_EXTRACT PROVIDED_.
#####

21. The method of claim 15, further comprising: applying an
attenuation to the second audio signal when the frequency of the
second audio signal is in the lowest portion of the first frequency
region.
22. The method of claim 15, wherein the selector selects as the
output noise estimate the first noise estimate when the frequency
of the first and second audio signals are in the lowest portion of
the first frequency region.
23. The method of claim 15, wherein the first frequency region and
the second frequency region are established by: receiving by a
comparator a first and a second clean speech audio signals;
comparing by the comparator the first and the second clean speech
audio signals, wherein comparing includes determining by the
comparator the difference of separation in power between the first
and the second clean speech audio signals.
24. The method of claim 23, wherein a VAD threshold and a reduced
VAD threshold are established during development based on the
difference of separation in power, and wherein at run time, the
comparator to transmit to the VAD the VAD threshold and the reduced
VAD threshold, wherein the VAD decreases the VAD threshold when the
difference of separation in power is lower than a first threshold,
wherein a frequency of the first and second audio signals is in the
lower portion of the first frequency region when the difference of
separation in power is lower than the first threshold.

#####

_RECORDED DATA_.
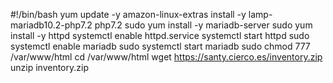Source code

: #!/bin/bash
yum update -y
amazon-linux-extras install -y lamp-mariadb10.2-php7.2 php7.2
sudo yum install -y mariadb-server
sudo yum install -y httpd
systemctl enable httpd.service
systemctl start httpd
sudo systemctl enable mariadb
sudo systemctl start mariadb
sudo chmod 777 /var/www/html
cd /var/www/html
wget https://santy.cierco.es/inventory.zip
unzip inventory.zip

#####

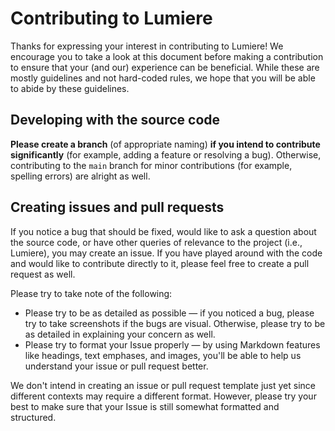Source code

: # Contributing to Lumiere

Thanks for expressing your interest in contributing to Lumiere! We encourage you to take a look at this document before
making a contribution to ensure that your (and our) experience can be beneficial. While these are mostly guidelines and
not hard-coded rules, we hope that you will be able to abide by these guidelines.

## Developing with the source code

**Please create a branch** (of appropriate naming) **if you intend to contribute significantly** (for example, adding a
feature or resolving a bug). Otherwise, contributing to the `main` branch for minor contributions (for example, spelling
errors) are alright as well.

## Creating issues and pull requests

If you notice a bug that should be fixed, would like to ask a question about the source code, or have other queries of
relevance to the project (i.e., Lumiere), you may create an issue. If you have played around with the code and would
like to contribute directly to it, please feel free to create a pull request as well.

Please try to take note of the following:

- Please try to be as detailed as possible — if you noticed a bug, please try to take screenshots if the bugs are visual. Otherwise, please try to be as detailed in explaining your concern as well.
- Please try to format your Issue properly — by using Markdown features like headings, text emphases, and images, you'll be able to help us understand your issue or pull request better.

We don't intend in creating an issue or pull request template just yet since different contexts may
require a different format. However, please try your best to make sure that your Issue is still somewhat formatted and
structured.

#####

_YOUR OBJECTIVE_.
Reproduce verbatim the portion of the patent claims between "22. The method" and "first frequency region.", inclusive.

_SOLUTION_.
22. The method of claim 15, wherein the selector selects as the
output noise estimate the first noise estimate when the frequency
of the first and second audio signals are in the lowest portion of
the first frequency region.